• [What you are asked to do]: For this exercise, copy exactly the lines below from the one with "215 241 97.3" through the one with "31 137 11.45" and leave out the pictures.
+++ Available records +++
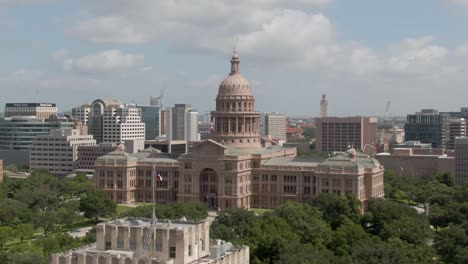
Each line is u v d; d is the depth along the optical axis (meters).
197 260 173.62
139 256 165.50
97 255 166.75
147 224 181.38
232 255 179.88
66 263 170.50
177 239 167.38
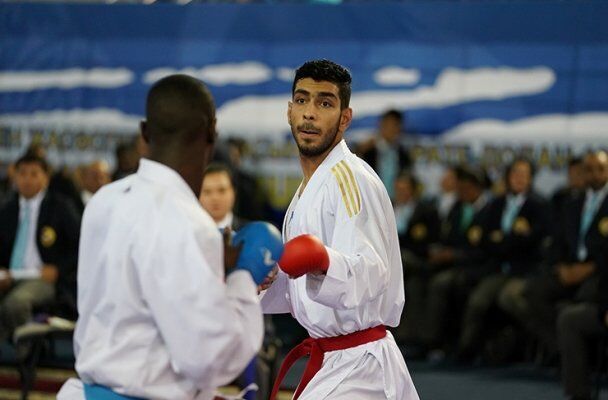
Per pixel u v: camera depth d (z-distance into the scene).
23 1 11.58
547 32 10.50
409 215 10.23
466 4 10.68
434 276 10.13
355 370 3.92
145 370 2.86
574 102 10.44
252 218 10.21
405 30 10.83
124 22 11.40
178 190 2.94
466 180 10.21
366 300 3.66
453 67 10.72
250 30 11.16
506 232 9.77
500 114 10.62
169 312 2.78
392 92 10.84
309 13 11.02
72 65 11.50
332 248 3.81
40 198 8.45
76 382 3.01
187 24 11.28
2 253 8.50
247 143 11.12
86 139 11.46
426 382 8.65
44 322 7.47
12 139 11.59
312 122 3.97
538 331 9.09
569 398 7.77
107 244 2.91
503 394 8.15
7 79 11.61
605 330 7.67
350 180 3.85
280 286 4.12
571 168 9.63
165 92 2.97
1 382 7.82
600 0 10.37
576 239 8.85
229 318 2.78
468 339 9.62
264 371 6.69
+++
+++ Available records +++
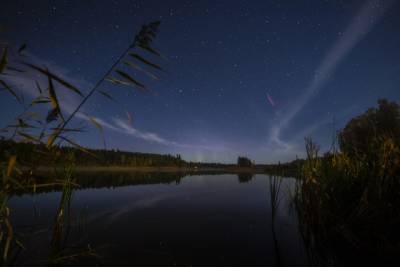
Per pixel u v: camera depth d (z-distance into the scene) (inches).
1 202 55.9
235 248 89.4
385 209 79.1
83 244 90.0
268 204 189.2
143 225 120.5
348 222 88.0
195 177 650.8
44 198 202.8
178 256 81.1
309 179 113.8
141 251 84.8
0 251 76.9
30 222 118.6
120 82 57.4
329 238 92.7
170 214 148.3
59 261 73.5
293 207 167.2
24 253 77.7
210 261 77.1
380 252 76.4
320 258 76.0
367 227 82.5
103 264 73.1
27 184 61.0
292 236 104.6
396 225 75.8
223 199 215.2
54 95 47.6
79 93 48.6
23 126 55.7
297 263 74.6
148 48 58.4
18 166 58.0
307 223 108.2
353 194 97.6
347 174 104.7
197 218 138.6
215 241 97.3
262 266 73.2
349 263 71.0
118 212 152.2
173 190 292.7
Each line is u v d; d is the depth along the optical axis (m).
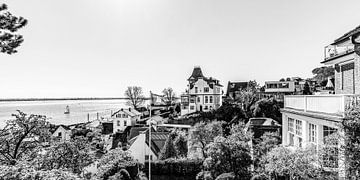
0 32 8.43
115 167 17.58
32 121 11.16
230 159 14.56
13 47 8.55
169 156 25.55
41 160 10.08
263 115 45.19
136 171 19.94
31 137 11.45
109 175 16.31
+++
• [Solution to this problem]:
215 241 97.3
262 266 73.2
349 263 71.0
118 212 152.2
173 190 292.7
Each line is u v d; d is the depth along the optical axis (m).
0 32 8.43
115 167 17.58
32 121 11.16
230 159 14.56
13 47 8.55
169 156 25.55
41 160 10.08
263 115 45.19
136 171 19.94
31 137 11.45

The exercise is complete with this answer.